According to people with knowledge of the situation, the US gambling giant MGM Resorts International is willing to acquire the British gaming operator Entain PLC in the latest bid of the popular casino operator to boost its online gambling business.
As reported by a few individuals familiar with the matter, MGM Resorts recently approached Entain with a purchase bid that would have a considerable stock component.
The acquisition offer for the owner of the British gambling operator Ladbrokes which market value has been estimated at approximately $9 billion comes after an earlier all-cash bid of about $10 billion was rejected. According to the information provided by the people close to the situation, the new offer is set to be financially backed by IAC/InterActiveCorp, the most substantial shareholder of MGM Resorts.
For the time being, no further details about the proposed deal were unveiled. The exact value of the new bid was not revealed either, but analysts believe that the acquisition bid’s price is above the £12.85 per share at current exchange rates that was offered to the British gambling company by MGM late in 2020. Even with the offer being larger than the previous one, there is still no guarantee that Entain will say yes to the new acquisition bid so that a deal is reached.
If an agreement is reached, it would be another significant chance for Entain PLC, which has been known as GVC Holdings until recently, in a relatively short period of time.
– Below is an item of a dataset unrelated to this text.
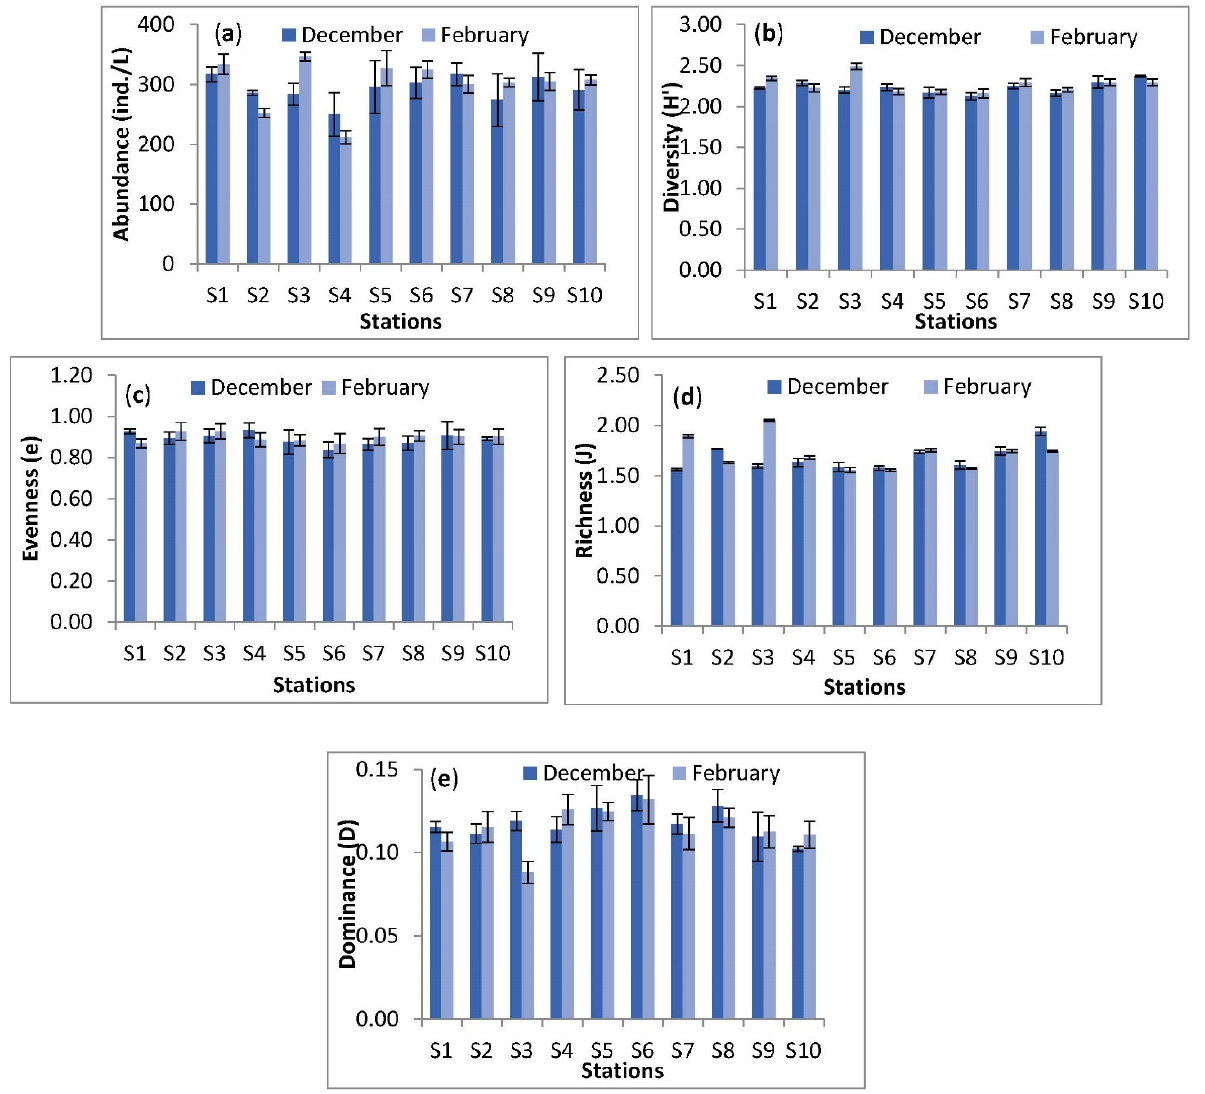
Figure 3. Spatial variation (mean ± SD) of ( a ) total zooplankton abundance, ( b ) Shannon–Wiener Diversity Index (H ′ ), ( c ) Evenness Index (e), ( d ) Margalef Species Richness Index (J), and ( e ) Dominance Index (D).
It would also come as another fine example of the ongoing consolidation in the gambling sector worldwide, after Caesars Entertainment Inc.’s recent acquisition of the UK gambling operator William Hill, which already has a joint venture with the US market rival of MGM Resorts. The deal got the approval of Caesars’ Shareholders and is now expected to be officially finalized in March 2021.
Gambling Companies Worldwide Seek Consolidation in the Light of Coronavirus Pandemic
The proposed purchase would end up combining one of the biggest gaming companies on a global scale, with the operator having a significant presence in the high streets and online. Such a move would follow the wave of consolidation that has already started in the industry in the light of new market conditions and the coronavirus pandemic that has affected the performance of both big and small gambling companies worldwide.
Like the rest of the industry, MGM Resorts has also been under pressure lately because the still ongoing coronavirus pandemic forced it to close its hotels and casinos on the Las Vegas Strip, which have been its biggest money-making operations, or keep them operational at a very low capacity for much of 2020. Meanwhile, the online gambling sector was seen as a chance for recovery. Online gambling has already been very successful before the pandemic and the coronavirus outbreak just gave it an additional boost, which has turned out to be helpful for the majority of gambling companies that had an online presence along with their brick-and-mortar operations.
All this has pushed casino companies worldwide, such as MGM Resorts, to reorganize and strengthen their businesses as quickly as possible, often through acquisition and partnership agreements.
For the time being, online gambling generates a relatively small portion of MGM Resorts’ revenue. However, with the massive closures across the land-based gambling sector on a global scale, casino and betting operators have seen online gambling as an opportunity to continue working even with the strict social distancing and stay-at-home measures associated with the pandemic. And, according to experts, the trend toward digitalization of the sector is not expected to reverse anytime soon.